**TEXT SEGMENT**.
########

In Bodo community, Nigeria, harmful gases hover in the atmosphere enveloping the community, toxic creeks swirl and stink swamps meander along their natural courses, black crude oil floats – entrapping air thereby endangering the marine ecosystem – which harbours coral reefs and diverse species of fish. This exemplifies a typical ecological and devastating state of the Niger Delta region.
A spell of devastation for the swampy region started when Nigeria joined the ranks of oil producers in 1958. Unprecedented environmental pollution started when oil companies began operations in the oil-rich region. Gas flaring became a daily routine just as oil spillage spree remained unchecked.
Suffice it to say that billowing toxic gases, contaminated surface and underground water have become a norm in the Niger Delta – courtesy of the perpetual exploitation of crude oil. There is no need to contact a soothsayer before knowing that the inhabitants are under multifaceted environmental threats – with high probability of untoward cases of respiratory diseases, cancer, reproductive, lung damage, skin problems and even untimely deaths!
Farming and fishing, which are the predominant sources of livelihoods in the Niger Delta, are seriously threatened, as their land is contaminated – making it unfit for farming and if by chance brings forth low yield, just as their waterways are toxic – making them inhabitable for aquatic lives to survive.
The unfortunate scenario forces some of the affected inhabitants to migrate and seek havens while the less privileged, who are mired in dire straits of financing their basic needs, have nowhere to run to than to stay back.
Crude oil currently accounts for 83% of Nigeria’s export earnings. In a sharp contrast and twist of fate, chronic infrastructural deficiency abounds amidst the glittering raw wealth in the region which is widely known as the goose laying the golden eggs.
Despite the trillions of Naira realised from the exploitation, the oil rich Niger Delta is impoverished and wriggles in a deplorable state – prompting curiosity and mixed feelings across the region whether the crude oil discovery is a blessing or a curse for the Niger Delta.
The Niger Delta, a fan-shape with an area of about 70,000 square kilometers in southern Nigeria, is seriously battered by oil. And it would be incontestable to regard it as one of the most polluted places on earth. This was affirmed by Amnesty International.
“On one occasion Eni took more than a year to respond [ to oil spillage]. The Niger Delta is one of the most polluted places on earth and it beggars belief that the companies responsible are still displaying this level of negligence,” says Mark Dummett, Business and Human Rights Researcher at Amnesty International, in a recent report by the organisation.
Quite worrisome that nobody has claimed responsibility for the devastated vast swathes of forests and waterways which brew a defective and imbalanced ecosystem. The multinational companies operating in the oil-rich region are quick to pass the blame on theft and sabotage; while there are allegations that the multinationals are still using corroded pipes and archaic transmission system.
Mark Dummett further reveals: “Shell and Eni claim they are doing everything they can to prevent oil spills but Decoders’ research suggests otherwise. They found that the companies often ignore reports of oil spills for months on end.” This is a pointer to the nonchalant attitude towards gas flaring and oil spill.
Nigeria is adjudged as a major burner of fossil fuel – with speculations that Nigeria flares an estimated 75% of its proven natural gas reserves (estimated at 124 trillion cubic feet).

########

**ACTIVITY LIST**.
• A. Summarize the text on oil pollution in the Niger Delta in two sentences.
• B. From the text on oil pollution in the Niger Delta, quote the part that opens with the words containing "Farming and fishing, which" and closes with "lives to survive.".

**DATA TO EXAMINE**.
########

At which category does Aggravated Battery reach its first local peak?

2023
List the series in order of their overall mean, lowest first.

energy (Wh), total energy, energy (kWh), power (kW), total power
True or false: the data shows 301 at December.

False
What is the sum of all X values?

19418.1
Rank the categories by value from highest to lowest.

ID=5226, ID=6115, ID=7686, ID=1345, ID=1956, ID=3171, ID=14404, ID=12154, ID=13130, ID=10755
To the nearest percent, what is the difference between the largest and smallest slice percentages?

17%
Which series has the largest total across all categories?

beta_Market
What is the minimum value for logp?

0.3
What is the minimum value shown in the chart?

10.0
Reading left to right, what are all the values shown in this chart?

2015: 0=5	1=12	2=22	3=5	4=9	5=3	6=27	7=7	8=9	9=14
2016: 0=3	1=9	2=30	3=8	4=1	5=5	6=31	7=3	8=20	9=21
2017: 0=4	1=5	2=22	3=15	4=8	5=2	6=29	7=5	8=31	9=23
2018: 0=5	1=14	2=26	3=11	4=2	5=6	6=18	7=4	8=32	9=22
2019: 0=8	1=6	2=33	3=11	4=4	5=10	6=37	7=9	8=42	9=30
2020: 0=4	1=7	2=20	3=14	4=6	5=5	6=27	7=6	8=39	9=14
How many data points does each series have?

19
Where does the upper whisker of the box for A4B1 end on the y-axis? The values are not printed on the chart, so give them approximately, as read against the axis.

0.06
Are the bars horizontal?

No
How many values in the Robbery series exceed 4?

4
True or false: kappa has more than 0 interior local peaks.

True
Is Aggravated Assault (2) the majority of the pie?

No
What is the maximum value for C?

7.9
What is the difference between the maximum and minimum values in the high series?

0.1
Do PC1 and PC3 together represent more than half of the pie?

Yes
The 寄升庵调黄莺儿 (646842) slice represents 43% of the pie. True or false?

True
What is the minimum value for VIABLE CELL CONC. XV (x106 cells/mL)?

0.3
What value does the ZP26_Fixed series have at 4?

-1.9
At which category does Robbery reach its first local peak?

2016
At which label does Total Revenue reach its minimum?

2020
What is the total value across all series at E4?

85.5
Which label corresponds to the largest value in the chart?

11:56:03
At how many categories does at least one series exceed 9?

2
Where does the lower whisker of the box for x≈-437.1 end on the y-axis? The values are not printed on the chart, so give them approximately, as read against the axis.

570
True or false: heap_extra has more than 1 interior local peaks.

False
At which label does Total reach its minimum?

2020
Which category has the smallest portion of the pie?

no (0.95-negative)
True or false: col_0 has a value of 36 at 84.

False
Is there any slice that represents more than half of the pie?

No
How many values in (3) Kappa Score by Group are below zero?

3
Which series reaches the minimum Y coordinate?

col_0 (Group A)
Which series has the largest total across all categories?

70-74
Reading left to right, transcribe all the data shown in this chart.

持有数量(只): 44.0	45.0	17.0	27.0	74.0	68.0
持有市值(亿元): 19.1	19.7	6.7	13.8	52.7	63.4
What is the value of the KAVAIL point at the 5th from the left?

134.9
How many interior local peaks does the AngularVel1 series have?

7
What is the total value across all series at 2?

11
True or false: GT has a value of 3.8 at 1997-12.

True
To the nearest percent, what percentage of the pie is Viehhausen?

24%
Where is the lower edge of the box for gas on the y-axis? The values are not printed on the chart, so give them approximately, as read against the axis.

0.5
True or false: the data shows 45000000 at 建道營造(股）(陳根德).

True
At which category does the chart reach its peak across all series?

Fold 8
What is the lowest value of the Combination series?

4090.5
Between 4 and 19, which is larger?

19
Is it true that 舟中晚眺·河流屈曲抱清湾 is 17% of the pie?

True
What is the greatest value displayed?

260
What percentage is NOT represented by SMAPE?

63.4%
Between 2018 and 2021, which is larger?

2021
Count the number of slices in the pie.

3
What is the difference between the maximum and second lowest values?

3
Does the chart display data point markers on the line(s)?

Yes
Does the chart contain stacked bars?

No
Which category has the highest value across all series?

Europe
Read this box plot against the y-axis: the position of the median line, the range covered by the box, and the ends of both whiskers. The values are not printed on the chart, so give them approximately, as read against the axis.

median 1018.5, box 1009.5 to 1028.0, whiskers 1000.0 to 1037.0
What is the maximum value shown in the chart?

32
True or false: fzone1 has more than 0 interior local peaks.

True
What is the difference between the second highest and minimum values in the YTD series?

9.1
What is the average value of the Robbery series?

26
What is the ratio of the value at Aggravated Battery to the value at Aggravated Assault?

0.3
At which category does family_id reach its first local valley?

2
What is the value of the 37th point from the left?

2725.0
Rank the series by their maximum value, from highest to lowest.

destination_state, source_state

########

**EXERCISE SOLUTIONS**.
• A. Since Nigeria began producing oil in 1958, gas flaring, oil spills and contaminated water have devastated the Niger Delta, threatening residents' health and the farming and fishing that support them. Although crude oil supplies most of Nigeria's export earnings, the region remains impoverished, and Amnesty International reports that the oil companies have been negligent in responding to spills.

• B.
Farming and fishing, which are the predominant sources of livelihoods in the Niger Delta, are seriously threatened, as their land is contaminated – making it unfit for farming and if by chance brings forth low yield, just as their waterways are toxic – making them inhabitable for aquatic lives to survive.